● **Work order**
Every line of the data should be written out exactly, with the pictures left out.
────
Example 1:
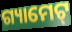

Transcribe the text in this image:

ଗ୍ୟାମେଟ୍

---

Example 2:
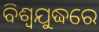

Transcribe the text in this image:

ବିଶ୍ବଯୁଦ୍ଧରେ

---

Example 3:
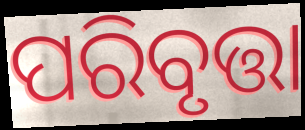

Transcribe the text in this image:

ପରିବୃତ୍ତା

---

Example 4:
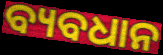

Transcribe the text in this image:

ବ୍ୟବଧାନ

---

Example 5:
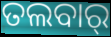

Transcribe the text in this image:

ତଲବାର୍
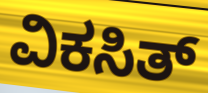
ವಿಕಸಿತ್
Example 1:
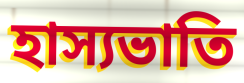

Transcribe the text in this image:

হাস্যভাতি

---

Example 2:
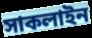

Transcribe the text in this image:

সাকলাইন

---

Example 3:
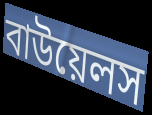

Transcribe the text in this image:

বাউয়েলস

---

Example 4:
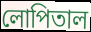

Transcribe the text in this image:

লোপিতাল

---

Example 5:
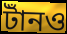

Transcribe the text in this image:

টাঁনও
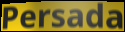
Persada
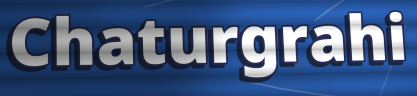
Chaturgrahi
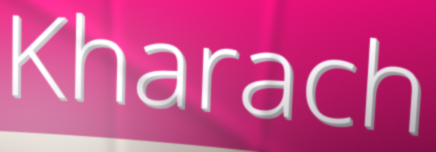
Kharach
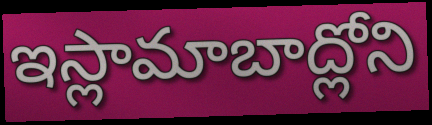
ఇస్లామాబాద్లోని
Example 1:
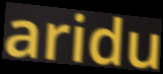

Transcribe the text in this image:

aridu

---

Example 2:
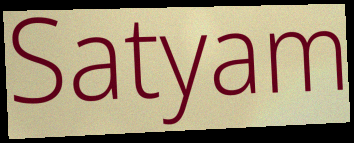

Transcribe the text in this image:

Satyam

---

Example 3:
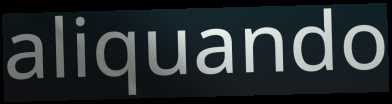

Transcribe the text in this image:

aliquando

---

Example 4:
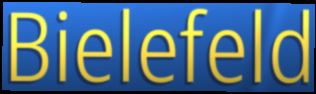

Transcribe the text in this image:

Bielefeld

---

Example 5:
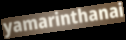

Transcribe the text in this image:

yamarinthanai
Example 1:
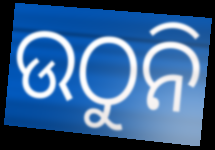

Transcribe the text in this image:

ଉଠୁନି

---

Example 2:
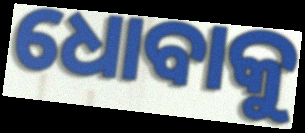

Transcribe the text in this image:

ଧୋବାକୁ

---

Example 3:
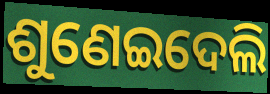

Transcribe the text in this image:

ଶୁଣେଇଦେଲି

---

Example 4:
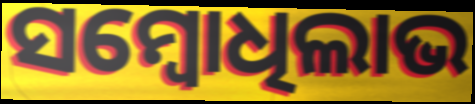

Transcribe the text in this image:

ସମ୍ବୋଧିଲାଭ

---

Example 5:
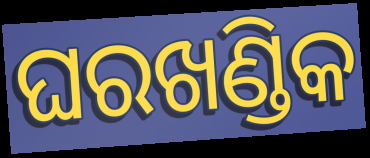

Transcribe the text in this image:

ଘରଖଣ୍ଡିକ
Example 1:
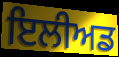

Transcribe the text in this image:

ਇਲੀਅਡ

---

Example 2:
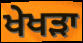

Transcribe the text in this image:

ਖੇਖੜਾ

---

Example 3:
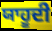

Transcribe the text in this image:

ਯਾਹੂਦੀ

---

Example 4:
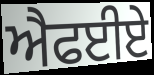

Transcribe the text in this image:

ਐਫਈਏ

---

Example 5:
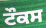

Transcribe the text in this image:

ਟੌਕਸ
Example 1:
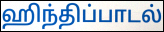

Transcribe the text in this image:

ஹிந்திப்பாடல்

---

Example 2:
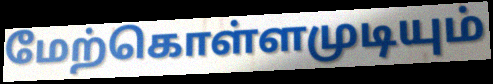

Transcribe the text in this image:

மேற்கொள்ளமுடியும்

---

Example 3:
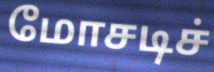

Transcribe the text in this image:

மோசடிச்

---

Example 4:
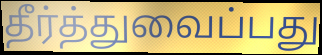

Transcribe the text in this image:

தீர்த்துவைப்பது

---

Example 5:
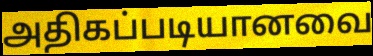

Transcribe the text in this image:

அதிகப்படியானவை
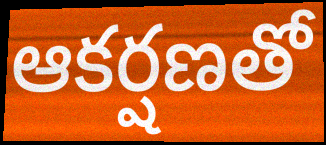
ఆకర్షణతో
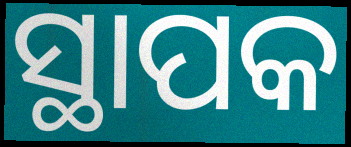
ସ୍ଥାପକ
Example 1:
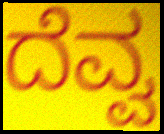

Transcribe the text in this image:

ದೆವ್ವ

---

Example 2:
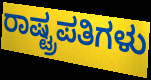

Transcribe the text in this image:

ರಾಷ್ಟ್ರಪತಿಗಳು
────
● **Completed exercise**
Example 1:

Transcribe the text in this image:

ଗ୍ୟାମେଟ୍

---

Example 2:

Transcribe the text in this image:

ବିଶ୍ବଯୁଦ୍ଧରେ

---

Example 3:

Transcribe the text in this image:

ପରିବୃତ୍ତା

---

Example 4:

Transcribe the text in this image:

ବ୍ୟବଧାନ

---

Example 5:

Transcribe the text in this image:

ତଲବାର୍
ವಿಕಸಿತ್
Example 1:

Transcribe the text in this image:

হাস্যভাতি

---

Example 2:

Transcribe the text in this image:

সাকলাইন

---

Example 3:

Transcribe the text in this image:

বাউয়েলস

---

Example 4:

Transcribe the text in this image:

লোপিতাল

---

Example 5:

Transcribe the text in this image:

টাঁনও
Persada
Chaturgrahi
Kharach
ఇస్లామాబాద్లోని
Example 1:

Transcribe the text in this image:

aridu

---

Example 2:

Transcribe the text in this image:

Satyam

---

Example 3:

Transcribe the text in this image:

aliquando

---

Example 4:

Transcribe the text in this image:

Bielefeld

---

Example 5:

Transcribe the text in this image:

yamarinthanai
Example 1:

Transcribe the text in this image:

ଉଠୁନି

---

Example 2:

Transcribe the text in this image:

ଧୋବାକୁ

---

Example 3:

Transcribe the text in this image:

ଶୁଣେଇଦେଲି

---

Example 4:

Transcribe the text in this image:

ସମ୍ବୋଧିଲାଭ

---

Example 5:

Transcribe the text in this image:

ଘରଖଣ୍ଡିକ
Example 1:

Transcribe the text in this image:

ਇਲੀਅਡ

---

Example 2:

Transcribe the text in this image:

ਖੇਖੜਾ

---

Example 3:

Transcribe the text in this image:

ਯਾਹੂਦੀ

---

Example 4:

Transcribe the text in this image:

ਐਫਈਏ

---

Example 5:

Transcribe the text in this image:

ਟੌਕਸ
Example 1:

Transcribe the text in this image:

ஹிந்திப்பாடல்

---

Example 2:

Transcribe the text in this image:

மேற்கொள்ளமுடியும்

---

Example 3:

Transcribe the text in this image:

மோசடிச்

---

Example 4:

Transcribe the text in this image:

தீர்த்துவைப்பது

---

Example 5:

Transcribe the text in this image:

அதிகப்படியானவை
ఆకర్షణతో
ସ୍ଥାପକ
Example 1:

Transcribe the text in this image:

ದೆವ್ವ

---

Example 2:

Transcribe the text in this image:

ರಾಷ್ಟ್ರಪತಿಗಳು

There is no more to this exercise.